Postdoctoral scholar Wei Chen holds a prototype of what could one day be a ginormous battery designed to store solar and wind energy thanks to a water-based chemical reaction developed in the lab of Stanford materials scientist Yi Cui. (Image credit: Jinwei Xu)

Wind and solar energy generation creates challenges, since the Sun only shines by day, and sometimes the wind doesn't blow. Another variability is surges of demand on the grid. On a hot day when air conditioning is in use, utilities must have load-balancing strategies to meet peak demand. A water-based battery was developed that could provide a cheap way to store wind or solar energy generated when the Sun is shining and wind is blowing so it can be fed back into the electric grid and be redistributed when demand is high.

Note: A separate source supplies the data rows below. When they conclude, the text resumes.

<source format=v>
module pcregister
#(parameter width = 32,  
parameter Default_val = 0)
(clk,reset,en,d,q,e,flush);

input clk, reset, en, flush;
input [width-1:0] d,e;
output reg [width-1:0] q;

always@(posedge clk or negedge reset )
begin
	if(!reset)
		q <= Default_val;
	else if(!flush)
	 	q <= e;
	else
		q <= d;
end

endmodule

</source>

The prototype manganese-hydrogen battery generates a mere 20 milliwatt hours of electricity, which is on par with the energy levels of LED flashlights; however, the researchers can scale up the battery to an industrial-grade system that could charge and recharge up to 10,000 times, creating a grid-scale battery with a useful lifespan well in excess of a decade. Given the water-based battery's expected lifespan, it would cost a penny to store enough electricity to power a 100-watt lightbulb for 12 hours.

The battery uses a reversible electron exchange between water and manganese sulfate, a cheap, abundant industrial salt used to make dry cell batteries, fertilizers, paper, and other products. To mimic how a wind or solar source might feed power into the battery, the researchers attached a power source to the prototype. The electrons flowing in reacted with the manganese sulfate dissolved in the water to leave particles of manganese dioxide clinging to the electrodes. Excess electrons bubbled off as hydrogen gas, thus storing that energy for future use.

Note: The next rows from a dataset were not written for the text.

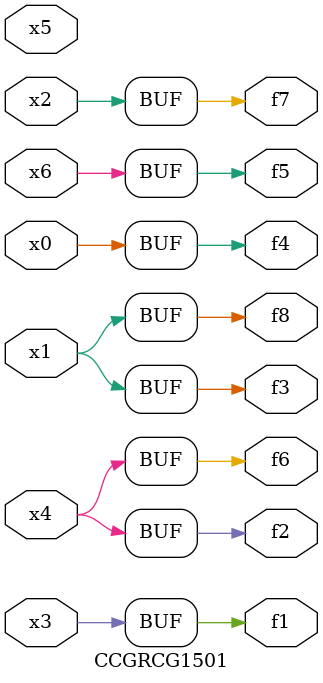
<source format=v>
module CCGRCG1501(
	input x0, x1, x2, x3, x4, x5, x6,
	output f1, f2, f3, f4, f5, f6, f7, f8
);
	assign f1 = x3;
	assign f2 = x4;
	assign f3 = x1;
	assign f4 = x0;
	assign f5 = x6;
	assign f6 = x4;
	assign f7 = x2;
	assign f8 = x1;
endmodule

</source>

The prototype uses platinum as a catalyst to spur the crucial chemical reactions at the electrode that make the recharge process efficient, and the cost of that component would be prohibitive for large-scale deployment. Researchers are working on cheaper ways to coax the manganese sulfate and water to perform the reversible electron exchange. More than 10,000 recharges of the prototypes were conducted; it will be necessary to test the battery under actual electric grid storage conditions in order to truly assess its lifetime performance and cost.